The Ten Commandments For Parents of Athletic Children
Reprinted from "The Young Athlete," by Bill Burgess
- Make sure your child knows that - win or lose, scared or heroic - you love him/her, appreciate their efforts, and are not disappointed in them. This will allow them to do their best without a fear of failure. Be the person in their life they can look to for constant positive reinforcement.
- Try your best to be completely honest about your child's athletic ability, his/her competitive attitude, their sportsmanship, and their actual skill level.
- Be helpful, but don't coach him/her on the way to the pool or on the way back, or at breakfast, and so on. It's tough not to, but it's a lot tougher for the child to be inundated with advice, pep talks and often critical instruction.
- Teach them to enjoy the thrill of competition, to be "out there trying," to be working to improve his/her swimming skills and attitudes. Help him/her to develop the feel for competing, for trying hard, for having fun.
- Try not to re-live your athletic life through your child in a way that creates pressure; you lost as well as won. You were frightened, you backed off at times, and you were not always heroic. Don't pressure your child because of your pride. Athletic children need their parents so you must not withdraw. Just remember there is a thinking, feeling, sensitive free spirit out there in that uniform who needs a lot of understanding, especially when his world turns bad. If he/she is comfortable with you - win or lose - he/she is on their way to maximum achievement and enjoyment.

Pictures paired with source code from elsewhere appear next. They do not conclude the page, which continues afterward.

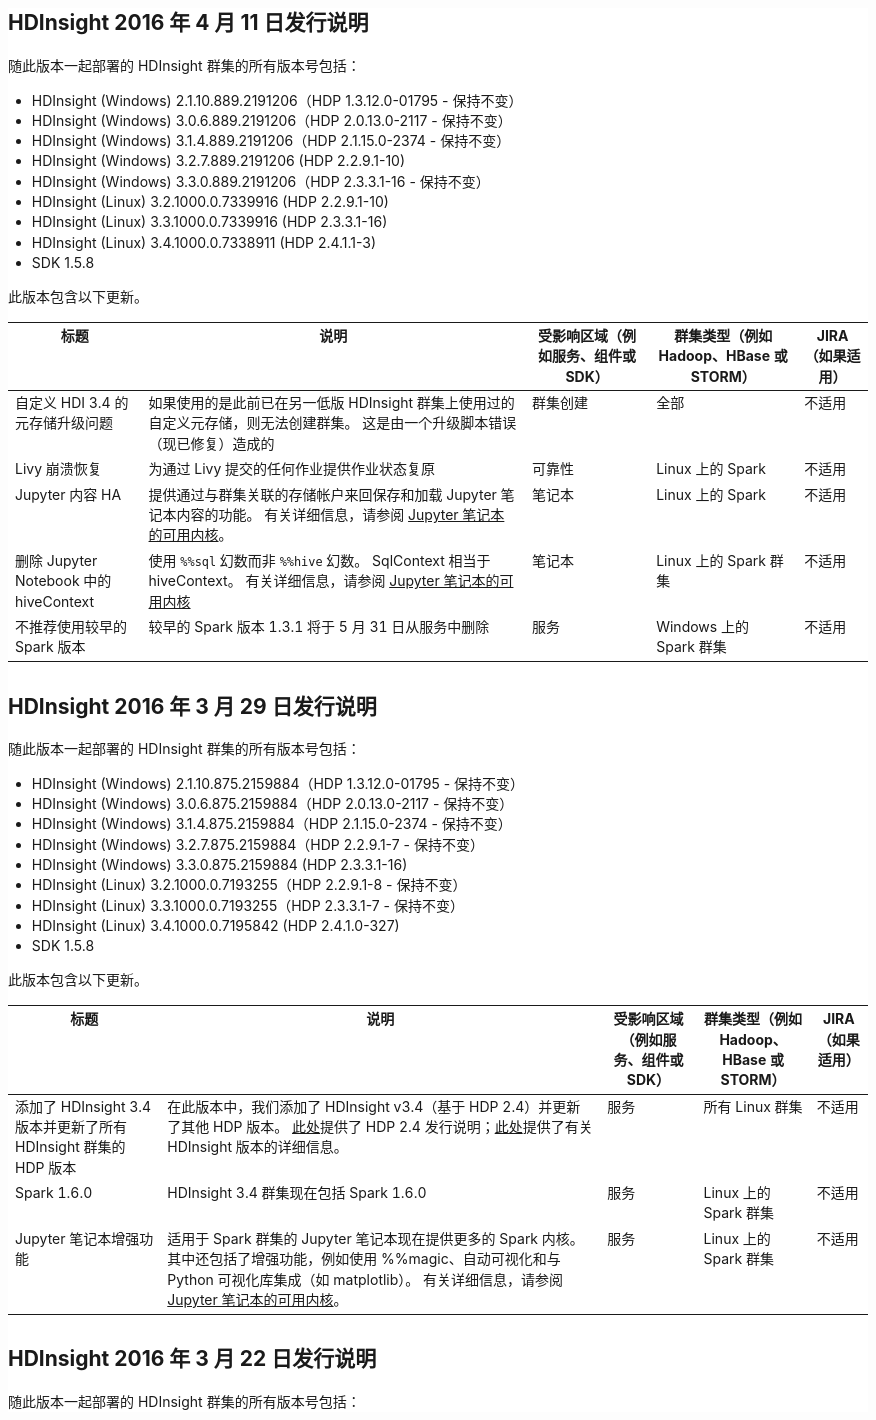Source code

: ## <a name="notes-for-04112016-release-of-hdinsight"></a>HDInsight 2016 年 4 月 11 日发行说明
随此版本一起部署的 HDInsight 群集的所有版本号包括：

* HDInsight    (Windows)         2.1.10.889.2191206（HDP 1.3.12.0-01795 - 保持不变）
* HDInsight    (Windows)         3.0.6.889.2191206（HDP 2.0.13.0-2117 - 保持不变）
* HDInsight    (Windows)         3.1.4.889.2191206（HDP 2.1.15.0-2374 - 保持不变）
* HDInsight    (Windows)        3.2.7.889.2191206  (HDP 2.2.9.1-10)
* HDInsight (Windows)        3.3.0.889.2191206（HDP 2.3.3.1-16 - 保持不变）
* HDInsight    (Linux)            3.2.1000.0.7339916   (HDP 2.2.9.1-10)
* HDInsight (Linux)            3.3.1000.0.7339916   (HDP 2.3.3.1-16)
* HDInsight (Linux)            3.4.1000.0.7338911   (HDP 2.4.1.1-3)
* SDK            1.5.8

此版本包含以下更新。

| 标题 | 说明 | 受影响区域（例如服务、组件或 SDK） | 群集类型（例如 Hadoop、HBase 或 STORM） | JIRA（如果适用） |
| --- | --- | --- | --- | --- |
| 自定义 HDI 3.4 的元存储升级问题 |如果使用的是此前已在另一低版 HDInsight 群集上使用过的自定义元存储，则无法创建群集。 这是由一个升级脚本错误（现已修复）造成的 |群集创建 |全部 |不适用 |
| Livy 崩溃恢复 |为通过 Livy 提交的任何作业提供作业状态复原 |可靠性 |Linux 上的 Spark |不适用 |
| Jupyter 内容 HA |提供通过与群集关联的存储帐户来回保存和加载 Jupyter 笔记本内容的功能。 有关详细信息，请参阅 [Jupyter 笔记本的可用内核](hdinsight-apache-spark-jupyter-notebook-kernels.md)。 |笔记本 |Linux 上的 Spark |不适用 |
| 删除 Jupyter Notebook 中的 hiveContext |使用 `%%sql` 幻数而非 `%%hive` 幻数。 SqlContext 相当于 hiveContext。 有关详细信息，请参阅 [Jupyter 笔记本的可用内核](hdinsight-apache-spark-jupyter-notebook-kernels.md) |笔记本 |Linux 上的 Spark 群集 |不适用 |
| 不推荐使用较早的 Spark 版本 |较早的 Spark 版本 1.3.1 将于 5 月 31 日从服务中删除 |服务 |Windows 上的 Spark 群集 |不适用 |

## <a name="notes-for-03292016-release-of-hdinsight"></a>HDInsight 2016 年 3 月 29 日发行说明
随此版本一起部署的 HDInsight 群集的所有版本号包括：

* HDInsight    (Windows)         2.1.10.875.2159884（HDP 1.3.12.0-01795 - 保持不变）
* HDInsight    (Windows)         3.0.6.875.2159884（HDP 2.0.13.0-2117 - 保持不变）
* HDInsight    (Windows)         3.1.4.875.2159884（HDP 2.1.15.0-2374 - 保持不变）
* HDInsight    (Windows)        3.2.7.875.2159884（HDP 2.2.9.1-7 - 保持不变）
* HDInsight (Windows)        3.3.0.875.2159884  (HDP 2.3.3.1-16)
* HDInsight    (Linux)            3.2.1000.0.7193255（HDP   2.2.9.1-8 - 保持不变）
* HDInsight (Linux)            3.3.1000.0.7193255（HDP   2.3.3.1-7 - 保持不变）
* HDInsight (Linux)            3.4.1000.0.7195842   (HDP 2.4.1.0-327)
* SDK            1.5.8

此版本包含以下更新。

| 标题 | 说明 | 受影响区域（例如服务、组件或 SDK） | 群集类型（例如 Hadoop、HBase 或 STORM） | JIRA（如果适用） |
| --- | --- | --- | --- | --- |
| 添加了 HDInsight 3.4 版本并更新了所有 HDInsight 群集的 HDP 版本 |在此版本中，我们添加了 HDInsight v3.4（基于 HDP 2.4）并更新了其他 HDP 版本。 [此处](http://docs.hortonworks.com/HDPDocuments/HDP2/HDP-2.4.0/bk_HDP_RelNotes/content/ch_relnotes_v240.html)提供了 HDP 2.4 发行说明；[此处](hdinsight-component-versioning.md)提供了有关 HDInsight 版本的详细信息。 |服务 |所有 Linux 群集 |不适用 |
| Spark 1.6.0 |HDInsight 3.4 群集现在包括 Spark 1.6.0 |服务 |Linux 上的 Spark 群集 |不适用 |
| Jupyter 笔记本增强功能 |适用于 Spark 群集的 Jupyter 笔记本现在提供更多的 Spark 内核。 其中还包括了增强功能，例如使用 %%magic、自动可视化和与 Python 可视化库集成（如 matplotlib）。 有关详细信息，请参阅 [Jupyter 笔记本的可用内核](hdinsight-apache-spark-jupyter-notebook-kernels.md)。 |服务 |Linux 上的 Spark 群集 |不适用 |

## <a name="notes-for-03222016-release-of-hdinsight"></a>HDInsight 2016 年 3 月 22 日发行说明
随此版本一起部署的 HDInsight 群集的所有版本号包括：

- Don't compete with the coach. If the coach becomes an authority figure, it will run from enchantment to disenchantment, etc., with your athlete.
- Don't compare the skill, courage, or attitudes of your child with other members of the team, at least within his/her hearing.

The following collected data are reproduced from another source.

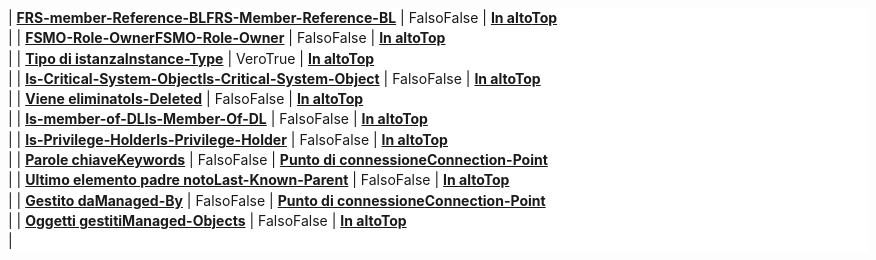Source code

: | [<span data-ttu-id="8a01f-214">**FRS-member-Reference-BL**</span><span class="sxs-lookup"><span data-stu-id="8a01f-214">**FRS-Member-Reference-BL**</span></span>](a-frsmemberreferencebl.md)                 | <span data-ttu-id="8a01f-215">Falso</span><span class="sxs-lookup"><span data-stu-id="8a01f-215">False</span></span>     | [<span data-ttu-id="8a01f-216">**In alto**</span><span class="sxs-lookup"><span data-stu-id="8a01f-216">**Top**</span></span>](c-top.md)<br/>                                                          |
| [<span data-ttu-id="8a01f-217">**FSMO-Role-Owner**</span><span class="sxs-lookup"><span data-stu-id="8a01f-217">**FSMO-Role-Owner**</span></span>](a-fsmoroleowner.md)                                | <span data-ttu-id="8a01f-218">Falso</span><span class="sxs-lookup"><span data-stu-id="8a01f-218">False</span></span>     | [<span data-ttu-id="8a01f-219">**In alto**</span><span class="sxs-lookup"><span data-stu-id="8a01f-219">**Top**</span></span>](c-top.md)<br/>                                                          |
| [<span data-ttu-id="8a01f-220">**Tipo di istanza**</span><span class="sxs-lookup"><span data-stu-id="8a01f-220">**Instance-Type**</span></span>](a-instancetype.md)                                   | <span data-ttu-id="8a01f-221">Vero</span><span class="sxs-lookup"><span data-stu-id="8a01f-221">True</span></span>      | [<span data-ttu-id="8a01f-222">**In alto**</span><span class="sxs-lookup"><span data-stu-id="8a01f-222">**Top**</span></span>](c-top.md)<br/>                                                          |
| [<span data-ttu-id="8a01f-223">**Is-Critical-System-Object**</span><span class="sxs-lookup"><span data-stu-id="8a01f-223">**Is-Critical-System-Object**</span></span>](a-iscriticalsystemobject.md)             | <span data-ttu-id="8a01f-224">Falso</span><span class="sxs-lookup"><span data-stu-id="8a01f-224">False</span></span>     | [<span data-ttu-id="8a01f-225">**In alto**</span><span class="sxs-lookup"><span data-stu-id="8a01f-225">**Top**</span></span>](c-top.md)<br/>                                                          |
| [<span data-ttu-id="8a01f-226">**Viene eliminato**</span><span class="sxs-lookup"><span data-stu-id="8a01f-226">**Is-Deleted**</span></span>](a-isdeleted.md)                                         | <span data-ttu-id="8a01f-227">Falso</span><span class="sxs-lookup"><span data-stu-id="8a01f-227">False</span></span>     | [<span data-ttu-id="8a01f-228">**In alto**</span><span class="sxs-lookup"><span data-stu-id="8a01f-228">**Top**</span></span>](c-top.md)<br/>                                                          |
| [<span data-ttu-id="8a01f-229">**Is-member-of-DL**</span><span class="sxs-lookup"><span data-stu-id="8a01f-229">**Is-Member-Of-DL**</span></span>](a-memberof.md)                                     | <span data-ttu-id="8a01f-230">Falso</span><span class="sxs-lookup"><span data-stu-id="8a01f-230">False</span></span>     | [<span data-ttu-id="8a01f-231">**In alto**</span><span class="sxs-lookup"><span data-stu-id="8a01f-231">**Top**</span></span>](c-top.md)<br/>                                                          |
| [<span data-ttu-id="8a01f-232">**Is-Privilege-Holder**</span><span class="sxs-lookup"><span data-stu-id="8a01f-232">**Is-Privilege-Holder**</span></span>](a-isprivilegeholder.md)                        | <span data-ttu-id="8a01f-233">Falso</span><span class="sxs-lookup"><span data-stu-id="8a01f-233">False</span></span>     | [<span data-ttu-id="8a01f-234">**In alto**</span><span class="sxs-lookup"><span data-stu-id="8a01f-234">**Top**</span></span>](c-top.md)<br/>                                                          |
| [<span data-ttu-id="8a01f-235">**Parole chiave**</span><span class="sxs-lookup"><span data-stu-id="8a01f-235">**Keywords**</span></span>](a-keywords.md)                                            | <span data-ttu-id="8a01f-236">Falso</span><span class="sxs-lookup"><span data-stu-id="8a01f-236">False</span></span>     | [<span data-ttu-id="8a01f-237">**Punto di connessione**</span><span class="sxs-lookup"><span data-stu-id="8a01f-237">**Connection-Point**</span></span>](c-connectionpoint.md)<br/>                                 |
| [<span data-ttu-id="8a01f-238">**Ultimo elemento padre noto**</span><span class="sxs-lookup"><span data-stu-id="8a01f-238">**Last-Known-Parent**</span></span>](a-lastknownparent.md)                            | <span data-ttu-id="8a01f-239">Falso</span><span class="sxs-lookup"><span data-stu-id="8a01f-239">False</span></span>     | [<span data-ttu-id="8a01f-240">**In alto**</span><span class="sxs-lookup"><span data-stu-id="8a01f-240">**Top**</span></span>](c-top.md)<br/>                                                          |
| [<span data-ttu-id="8a01f-241">**Gestito da**</span><span class="sxs-lookup"><span data-stu-id="8a01f-241">**Managed-By**</span></span>](a-managedby.md)                                         | <span data-ttu-id="8a01f-242">Falso</span><span class="sxs-lookup"><span data-stu-id="8a01f-242">False</span></span>     | [<span data-ttu-id="8a01f-243">**Punto di connessione**</span><span class="sxs-lookup"><span data-stu-id="8a01f-243">**Connection-Point**</span></span>](c-connectionpoint.md)<br/>                                 |
| [<span data-ttu-id="8a01f-244">**Oggetti gestiti**</span><span class="sxs-lookup"><span data-stu-id="8a01f-244">**Managed-Objects**</span></span>](a-managedobjects.md)                               | <span data-ttu-id="8a01f-245">Falso</span><span class="sxs-lookup"><span data-stu-id="8a01f-245">False</span></span>     | [<span data-ttu-id="8a01f-246">**In alto**</span><span class="sxs-lookup"><span data-stu-id="8a01f-246">**Top**</span></span>](c-top.md)<br/>                                                          |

- Get to know the coach so that you can be assured that his/her philosophy, attitudes, ethics, and knowledge are such that you are happy to have your child under his/her leadership.
- Always remember that children tend to exaggerate both when praised and when criticized. temper your reaction and investigate before over-reacting.
- Make a point of understanding courage, and the fact that it is relative. Some of us can climb mountains, and are afraid to fight. Some of us will fight, but turn to jelly if a bee approaches. Everyone is frightened in certain areas. Explain that courage is not the absence of fear, but a means of doing something in spite of fear of discomfort.